# Cleaning Text Data

### Text is Messy

You cannot go straight from raw text to fitting a machine learning or deep learning model.

You must clean your text first, which means splitting it into words and normalizing issues such as:

Upper and lower case characters.

Punctuation within and around words.

Numbers such as amounts and dates.

Spelling mistakes and regional variations.

Unicode characters

and much more…
### Manual Tokenization

Generally, we refer to the process of turning raw text into something we can model as "tokenization", where we are left with a list of words or "tokens".

We can manually develop Python code to clean text, and often this is a good approach given that each text dataset must be tokenized in a unique way.
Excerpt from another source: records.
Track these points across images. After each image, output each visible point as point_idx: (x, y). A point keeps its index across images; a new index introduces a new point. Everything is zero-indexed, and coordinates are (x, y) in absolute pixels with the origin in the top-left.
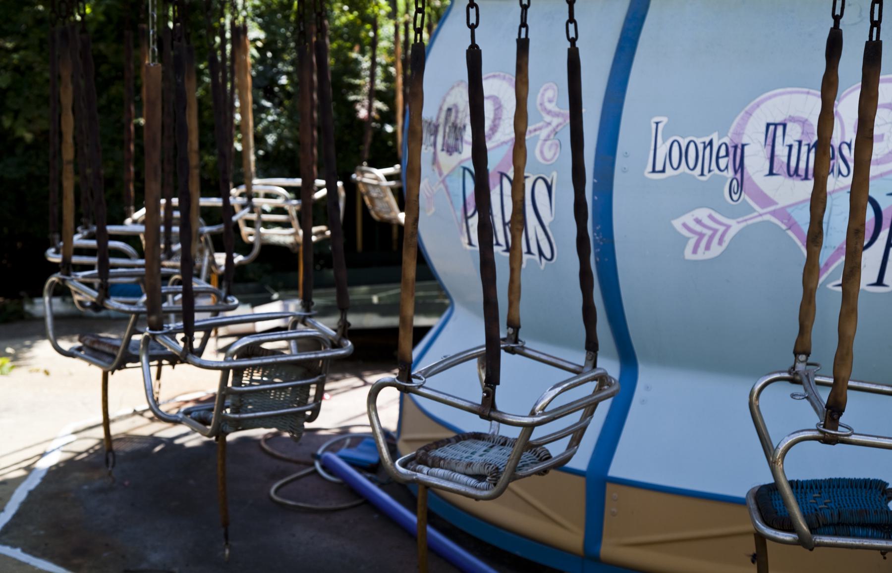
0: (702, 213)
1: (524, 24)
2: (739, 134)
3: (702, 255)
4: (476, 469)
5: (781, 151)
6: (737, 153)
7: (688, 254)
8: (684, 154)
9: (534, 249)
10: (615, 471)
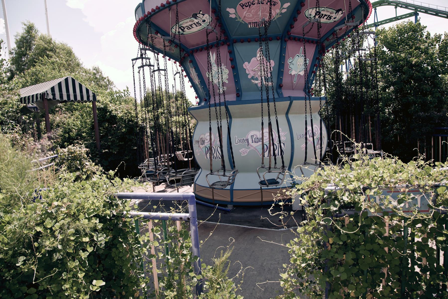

For example, the snippet of code below will load a text file, split tokens by whitespace and convert each token to lowercase.

In [None]:
filename = '...'
file = open(filename, 'rt')
text = file.read()
file.close()
# split into words by white space
words = text.split()
# convert to lowercase
words = [word.lower() for word in words]

### NLTK Tokenization
Many of the best practices for tokenizing raw text have been captured and made available in a Python library called the Natural Language Toolkit or NLTK for short.

You can install this library using pip by typing the following on the command line:



    pip install -U nltk

After it is installed, you must also install the datasets used by the library, either via a Python script:

    
    import nltk
    nltk.download()
Or via a command line:


    python -m nltk.downloader all
Once installed, you can use the API to tokenize text. For example, the snippet below will load and tokenize an ASCII text file.

In [None]:
# load data
filename = '...'
file = open(filename, 'rt')
text = file.read()
file.close()
# split into words
from nltk.tokenize import word_tokenize
tokens = word_tokenize(text)